In 1918, after the end of the First World War and the collapse of the Austro-Hungarian monarchy, Wilkowice became part of Poland. This was only interrupted by the occupation of Poland by the Wehrmacht in World War II . It then belonged to the district of Bielitz in the administrative district of Katowice in the province of Silesia (since 1941 province of Upper Silesia ).
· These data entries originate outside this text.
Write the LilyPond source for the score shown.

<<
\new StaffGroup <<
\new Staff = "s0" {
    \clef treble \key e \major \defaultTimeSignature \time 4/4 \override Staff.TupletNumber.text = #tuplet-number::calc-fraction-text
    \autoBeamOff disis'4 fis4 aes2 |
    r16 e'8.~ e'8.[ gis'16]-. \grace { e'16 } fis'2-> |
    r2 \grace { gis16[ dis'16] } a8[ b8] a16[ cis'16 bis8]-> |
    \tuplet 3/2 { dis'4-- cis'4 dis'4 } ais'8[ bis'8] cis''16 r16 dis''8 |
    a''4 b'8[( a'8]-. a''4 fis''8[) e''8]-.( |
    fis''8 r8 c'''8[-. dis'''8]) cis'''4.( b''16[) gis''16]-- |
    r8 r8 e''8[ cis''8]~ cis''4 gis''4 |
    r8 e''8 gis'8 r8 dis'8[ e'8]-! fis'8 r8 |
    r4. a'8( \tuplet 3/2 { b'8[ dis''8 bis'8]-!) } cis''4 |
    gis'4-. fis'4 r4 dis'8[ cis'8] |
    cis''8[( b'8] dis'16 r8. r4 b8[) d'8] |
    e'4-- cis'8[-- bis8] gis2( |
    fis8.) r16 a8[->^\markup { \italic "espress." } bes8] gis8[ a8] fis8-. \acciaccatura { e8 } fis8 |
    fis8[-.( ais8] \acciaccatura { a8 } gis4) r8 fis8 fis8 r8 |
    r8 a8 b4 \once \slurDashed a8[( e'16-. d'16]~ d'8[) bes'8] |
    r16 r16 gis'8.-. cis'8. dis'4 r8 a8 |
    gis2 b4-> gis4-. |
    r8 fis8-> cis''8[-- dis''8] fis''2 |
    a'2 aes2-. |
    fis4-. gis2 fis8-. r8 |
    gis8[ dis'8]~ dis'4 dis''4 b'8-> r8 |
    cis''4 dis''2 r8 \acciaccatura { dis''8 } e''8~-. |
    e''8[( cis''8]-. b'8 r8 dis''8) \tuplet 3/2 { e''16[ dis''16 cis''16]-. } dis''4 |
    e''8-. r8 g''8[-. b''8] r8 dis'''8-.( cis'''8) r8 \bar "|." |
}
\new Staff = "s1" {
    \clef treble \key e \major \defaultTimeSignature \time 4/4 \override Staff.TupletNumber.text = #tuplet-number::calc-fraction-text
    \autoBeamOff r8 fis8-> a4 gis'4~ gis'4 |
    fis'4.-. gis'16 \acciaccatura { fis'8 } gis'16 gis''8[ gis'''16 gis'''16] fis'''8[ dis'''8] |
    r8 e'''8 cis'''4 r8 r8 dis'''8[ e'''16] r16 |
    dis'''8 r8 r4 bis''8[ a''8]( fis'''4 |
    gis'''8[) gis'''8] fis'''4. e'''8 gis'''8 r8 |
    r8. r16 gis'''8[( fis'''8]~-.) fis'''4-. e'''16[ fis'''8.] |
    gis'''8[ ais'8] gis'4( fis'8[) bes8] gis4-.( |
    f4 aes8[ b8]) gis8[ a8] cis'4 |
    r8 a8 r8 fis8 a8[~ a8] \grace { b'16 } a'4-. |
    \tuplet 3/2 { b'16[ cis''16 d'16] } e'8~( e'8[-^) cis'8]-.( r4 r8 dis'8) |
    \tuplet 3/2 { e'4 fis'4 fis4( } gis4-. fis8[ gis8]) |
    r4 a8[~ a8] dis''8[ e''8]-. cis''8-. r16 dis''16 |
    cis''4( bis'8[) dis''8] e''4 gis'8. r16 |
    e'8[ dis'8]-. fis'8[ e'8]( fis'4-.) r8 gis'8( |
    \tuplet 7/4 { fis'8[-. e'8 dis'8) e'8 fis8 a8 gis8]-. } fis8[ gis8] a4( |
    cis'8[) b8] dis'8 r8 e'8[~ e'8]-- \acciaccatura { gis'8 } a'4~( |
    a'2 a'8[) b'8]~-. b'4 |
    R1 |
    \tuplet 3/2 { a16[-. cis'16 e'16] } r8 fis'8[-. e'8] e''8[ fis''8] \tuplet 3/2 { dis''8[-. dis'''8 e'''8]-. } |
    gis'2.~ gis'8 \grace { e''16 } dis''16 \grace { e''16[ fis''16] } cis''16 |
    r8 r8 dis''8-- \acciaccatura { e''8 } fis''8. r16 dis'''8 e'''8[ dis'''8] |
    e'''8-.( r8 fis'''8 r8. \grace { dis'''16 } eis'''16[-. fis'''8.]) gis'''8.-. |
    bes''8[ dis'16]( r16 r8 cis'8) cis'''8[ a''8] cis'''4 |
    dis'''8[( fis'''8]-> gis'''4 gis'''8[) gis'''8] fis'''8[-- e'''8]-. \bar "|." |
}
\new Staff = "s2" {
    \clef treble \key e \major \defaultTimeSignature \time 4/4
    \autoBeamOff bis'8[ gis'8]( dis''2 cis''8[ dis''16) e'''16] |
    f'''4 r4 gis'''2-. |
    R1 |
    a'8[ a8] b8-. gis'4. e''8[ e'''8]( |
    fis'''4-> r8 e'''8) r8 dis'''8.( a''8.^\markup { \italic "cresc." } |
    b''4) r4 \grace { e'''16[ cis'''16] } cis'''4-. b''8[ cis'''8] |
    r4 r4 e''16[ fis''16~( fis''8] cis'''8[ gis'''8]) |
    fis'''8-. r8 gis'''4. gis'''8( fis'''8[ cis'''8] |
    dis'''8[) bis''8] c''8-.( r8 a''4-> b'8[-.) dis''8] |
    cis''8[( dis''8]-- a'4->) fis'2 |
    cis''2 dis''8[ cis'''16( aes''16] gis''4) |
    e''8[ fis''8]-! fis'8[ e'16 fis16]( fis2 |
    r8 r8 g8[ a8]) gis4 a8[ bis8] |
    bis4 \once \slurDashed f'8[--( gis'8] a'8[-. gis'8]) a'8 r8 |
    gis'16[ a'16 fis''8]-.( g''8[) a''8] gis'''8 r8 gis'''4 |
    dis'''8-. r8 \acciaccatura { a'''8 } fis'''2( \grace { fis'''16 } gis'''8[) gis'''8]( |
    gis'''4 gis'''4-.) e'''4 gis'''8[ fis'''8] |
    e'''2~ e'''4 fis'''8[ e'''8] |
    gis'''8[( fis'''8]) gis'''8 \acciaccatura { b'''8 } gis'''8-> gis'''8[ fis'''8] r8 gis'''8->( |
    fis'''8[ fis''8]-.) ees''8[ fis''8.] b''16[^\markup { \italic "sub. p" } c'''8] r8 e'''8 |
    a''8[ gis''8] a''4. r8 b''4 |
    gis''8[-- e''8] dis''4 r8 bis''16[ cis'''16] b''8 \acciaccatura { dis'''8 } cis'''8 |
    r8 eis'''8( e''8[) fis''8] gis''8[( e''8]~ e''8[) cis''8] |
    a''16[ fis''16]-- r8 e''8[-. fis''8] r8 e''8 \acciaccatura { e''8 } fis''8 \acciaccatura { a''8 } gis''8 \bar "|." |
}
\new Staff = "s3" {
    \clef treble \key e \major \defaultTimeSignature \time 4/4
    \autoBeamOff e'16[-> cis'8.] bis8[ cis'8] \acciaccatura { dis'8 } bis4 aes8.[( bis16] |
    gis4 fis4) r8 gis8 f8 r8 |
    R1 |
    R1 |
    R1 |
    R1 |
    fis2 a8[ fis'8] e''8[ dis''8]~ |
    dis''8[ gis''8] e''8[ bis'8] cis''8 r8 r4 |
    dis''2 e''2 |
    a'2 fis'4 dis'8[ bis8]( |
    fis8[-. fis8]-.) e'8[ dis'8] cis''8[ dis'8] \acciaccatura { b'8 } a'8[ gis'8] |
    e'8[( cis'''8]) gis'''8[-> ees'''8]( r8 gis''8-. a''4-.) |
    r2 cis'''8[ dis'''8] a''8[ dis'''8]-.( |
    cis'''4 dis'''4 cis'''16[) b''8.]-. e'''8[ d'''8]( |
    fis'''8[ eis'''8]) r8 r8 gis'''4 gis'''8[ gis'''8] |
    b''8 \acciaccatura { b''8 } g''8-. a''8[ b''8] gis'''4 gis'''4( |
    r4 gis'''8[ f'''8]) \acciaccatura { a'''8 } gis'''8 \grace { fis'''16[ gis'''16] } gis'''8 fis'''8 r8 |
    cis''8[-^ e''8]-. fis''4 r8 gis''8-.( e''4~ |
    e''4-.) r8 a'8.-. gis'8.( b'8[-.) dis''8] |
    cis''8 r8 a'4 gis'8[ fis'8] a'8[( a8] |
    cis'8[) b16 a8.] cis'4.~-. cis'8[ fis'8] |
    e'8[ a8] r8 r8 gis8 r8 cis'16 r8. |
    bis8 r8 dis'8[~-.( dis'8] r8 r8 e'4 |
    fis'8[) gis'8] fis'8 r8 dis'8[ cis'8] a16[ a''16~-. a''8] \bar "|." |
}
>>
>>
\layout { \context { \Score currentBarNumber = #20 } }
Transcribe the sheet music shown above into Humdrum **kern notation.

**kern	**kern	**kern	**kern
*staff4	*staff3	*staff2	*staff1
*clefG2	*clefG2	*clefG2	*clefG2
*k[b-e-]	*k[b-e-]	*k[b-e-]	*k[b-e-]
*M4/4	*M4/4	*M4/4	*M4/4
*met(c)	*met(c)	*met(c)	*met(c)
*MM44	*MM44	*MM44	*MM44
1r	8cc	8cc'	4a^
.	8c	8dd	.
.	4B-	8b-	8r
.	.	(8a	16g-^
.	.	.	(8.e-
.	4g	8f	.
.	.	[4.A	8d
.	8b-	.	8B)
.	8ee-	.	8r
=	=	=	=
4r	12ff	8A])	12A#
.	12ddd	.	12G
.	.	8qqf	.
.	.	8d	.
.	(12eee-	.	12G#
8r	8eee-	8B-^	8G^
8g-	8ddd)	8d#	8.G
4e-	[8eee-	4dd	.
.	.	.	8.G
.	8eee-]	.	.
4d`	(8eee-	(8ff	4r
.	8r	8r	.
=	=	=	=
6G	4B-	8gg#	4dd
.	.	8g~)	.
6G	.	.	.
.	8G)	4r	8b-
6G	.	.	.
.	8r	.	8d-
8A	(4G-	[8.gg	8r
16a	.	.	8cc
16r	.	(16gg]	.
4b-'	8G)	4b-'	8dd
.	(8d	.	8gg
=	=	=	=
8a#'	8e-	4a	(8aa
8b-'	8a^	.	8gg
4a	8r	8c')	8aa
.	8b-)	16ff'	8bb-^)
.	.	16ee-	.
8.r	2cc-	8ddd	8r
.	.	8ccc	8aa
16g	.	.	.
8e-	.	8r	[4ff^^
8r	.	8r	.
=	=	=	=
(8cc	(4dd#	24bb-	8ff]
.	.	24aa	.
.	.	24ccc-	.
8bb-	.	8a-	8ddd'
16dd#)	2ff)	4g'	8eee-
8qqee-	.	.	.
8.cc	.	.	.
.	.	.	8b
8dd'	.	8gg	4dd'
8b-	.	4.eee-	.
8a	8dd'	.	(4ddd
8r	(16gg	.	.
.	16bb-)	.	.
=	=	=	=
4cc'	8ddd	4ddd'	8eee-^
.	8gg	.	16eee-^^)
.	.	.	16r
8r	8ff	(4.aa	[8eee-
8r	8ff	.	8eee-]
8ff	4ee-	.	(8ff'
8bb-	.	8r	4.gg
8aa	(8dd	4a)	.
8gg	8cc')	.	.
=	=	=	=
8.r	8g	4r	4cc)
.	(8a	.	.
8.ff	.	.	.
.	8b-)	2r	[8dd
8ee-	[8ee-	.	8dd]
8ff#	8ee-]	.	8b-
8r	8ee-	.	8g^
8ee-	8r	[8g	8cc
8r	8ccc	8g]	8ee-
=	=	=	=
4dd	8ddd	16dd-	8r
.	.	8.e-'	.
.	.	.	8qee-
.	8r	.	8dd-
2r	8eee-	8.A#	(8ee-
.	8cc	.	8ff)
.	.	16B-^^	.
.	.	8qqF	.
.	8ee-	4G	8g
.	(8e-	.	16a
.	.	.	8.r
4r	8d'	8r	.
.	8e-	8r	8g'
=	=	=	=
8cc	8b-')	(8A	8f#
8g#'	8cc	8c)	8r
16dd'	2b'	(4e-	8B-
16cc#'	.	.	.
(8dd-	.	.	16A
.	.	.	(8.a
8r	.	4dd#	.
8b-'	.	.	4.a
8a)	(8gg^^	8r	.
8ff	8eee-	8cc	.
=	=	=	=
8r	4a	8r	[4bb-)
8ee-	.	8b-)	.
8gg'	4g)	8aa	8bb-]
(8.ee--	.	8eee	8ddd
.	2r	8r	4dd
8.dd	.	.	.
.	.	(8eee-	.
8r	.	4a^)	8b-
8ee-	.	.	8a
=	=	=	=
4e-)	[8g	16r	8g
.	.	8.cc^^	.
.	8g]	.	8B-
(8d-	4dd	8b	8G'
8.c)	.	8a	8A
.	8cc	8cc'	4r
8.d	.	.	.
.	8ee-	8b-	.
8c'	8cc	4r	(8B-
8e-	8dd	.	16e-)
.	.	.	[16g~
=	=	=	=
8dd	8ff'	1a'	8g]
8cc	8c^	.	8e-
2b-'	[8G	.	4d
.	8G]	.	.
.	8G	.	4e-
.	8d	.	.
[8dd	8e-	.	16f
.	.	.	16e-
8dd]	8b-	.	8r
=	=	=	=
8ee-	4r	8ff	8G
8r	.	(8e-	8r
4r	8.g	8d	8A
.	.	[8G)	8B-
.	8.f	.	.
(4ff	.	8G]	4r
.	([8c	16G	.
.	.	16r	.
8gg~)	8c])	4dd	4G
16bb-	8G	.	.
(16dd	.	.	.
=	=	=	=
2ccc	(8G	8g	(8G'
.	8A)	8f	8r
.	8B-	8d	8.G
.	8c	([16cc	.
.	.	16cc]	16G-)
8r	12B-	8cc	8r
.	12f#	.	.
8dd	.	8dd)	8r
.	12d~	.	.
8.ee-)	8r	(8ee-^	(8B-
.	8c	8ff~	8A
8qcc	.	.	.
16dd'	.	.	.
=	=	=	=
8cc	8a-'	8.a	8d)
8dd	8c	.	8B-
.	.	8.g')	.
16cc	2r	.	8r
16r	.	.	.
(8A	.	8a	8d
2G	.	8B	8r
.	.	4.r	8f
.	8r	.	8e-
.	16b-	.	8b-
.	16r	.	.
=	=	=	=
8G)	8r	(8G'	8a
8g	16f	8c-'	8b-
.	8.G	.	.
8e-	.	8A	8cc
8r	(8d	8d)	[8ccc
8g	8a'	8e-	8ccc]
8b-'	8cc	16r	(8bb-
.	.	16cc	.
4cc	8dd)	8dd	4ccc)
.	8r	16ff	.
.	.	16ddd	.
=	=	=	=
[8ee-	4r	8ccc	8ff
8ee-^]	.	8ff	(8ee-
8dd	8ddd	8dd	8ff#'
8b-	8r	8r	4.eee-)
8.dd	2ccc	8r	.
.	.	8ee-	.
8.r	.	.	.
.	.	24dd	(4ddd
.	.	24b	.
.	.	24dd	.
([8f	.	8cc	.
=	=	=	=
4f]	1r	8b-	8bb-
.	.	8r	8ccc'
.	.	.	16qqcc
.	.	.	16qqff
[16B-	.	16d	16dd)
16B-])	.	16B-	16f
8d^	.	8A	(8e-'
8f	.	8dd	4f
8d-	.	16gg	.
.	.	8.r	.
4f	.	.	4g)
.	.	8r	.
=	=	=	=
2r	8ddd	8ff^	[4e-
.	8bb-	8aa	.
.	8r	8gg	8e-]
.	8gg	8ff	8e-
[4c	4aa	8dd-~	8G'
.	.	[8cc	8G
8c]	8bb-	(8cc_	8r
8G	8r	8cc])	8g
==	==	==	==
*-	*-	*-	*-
From 1975 to 1998 Wilkowice was part of the Bielsko-Biała Voivodeship .

local community

The rural municipality of Wilkowice has three localities with a Schulzenamt : Bystra ( Bistray ), Meszna and Wilkowice.

Personalities

Web links

Commons : Wilkowice (powiat bielski)  - collection of images, videos and audio files

Individual evidence

  1. population. Size and Structure by Territorial Division. As of June 30, 2019. Główny Urząd Statystyczny (GUS) (PDF files; 0.99 MiB), accessed December 24, 2019 .
  2. ^ UG Wilkowice: Statute Sołectwa WILKOWICE. In: bip.ugwilkowice.rekord.pl. Retrieved December 1, 2010 (Polish).
  3. P. Stanko, 2014, pp. 78–81.
  4. W. Wattenbach (red.): Codex Diplomaticus Silesiae T.2 Documents of the monasteries Rauden and Himmelwitz, the Dominicans in the city of Ratibor . Josef Max & Comp., Breslau 1859, p. 33 (Latin, online ).
  5. P. Stanko, 2014, p. 79.
  6. P. Stanko, 2014, p. 87.
  7. P. Stanko, 2014, p. 72.
  8. ^ Krzysztof Rafał Prokop: Księstwa oświęcimskie i zatorskie wobec Korony Polskiej w latach 1438-1513. Dzieje polityczne . PAU , Kraków 2002, ISBN 83-8885731-2 , p. 175-183 (Polish).
  9. P. Stanko, 2014, pp. 95–99.
  10. ^ Henryk Rutkowski (editor), Krzysztof Chłapkowski: Województwo krakowskie w drugiej połowie XVI wieku; Cz. 2, Komentarz, indeksy . Institute of History of the Polish Academy of Sciences, 2008, p. 71-75 (Polish, online ).
  11. P. Stanko, 2014, pp. 100-103.
  12. P. Stanko, 2014, p. 105.
  13. P. Stanko, 2014, pp. 78–81.
  14. Dz.U. 1975 no 17 poz. 92 (Polish) (PDF file; 783 kB)

literature

  • Przemysław Stanko: Monografia Gminy Wilkowice . Wydawnictwo Prasa Beskidzkia, Wilkowice 2014, ISBN 978-83-940833-0-4 (Polish).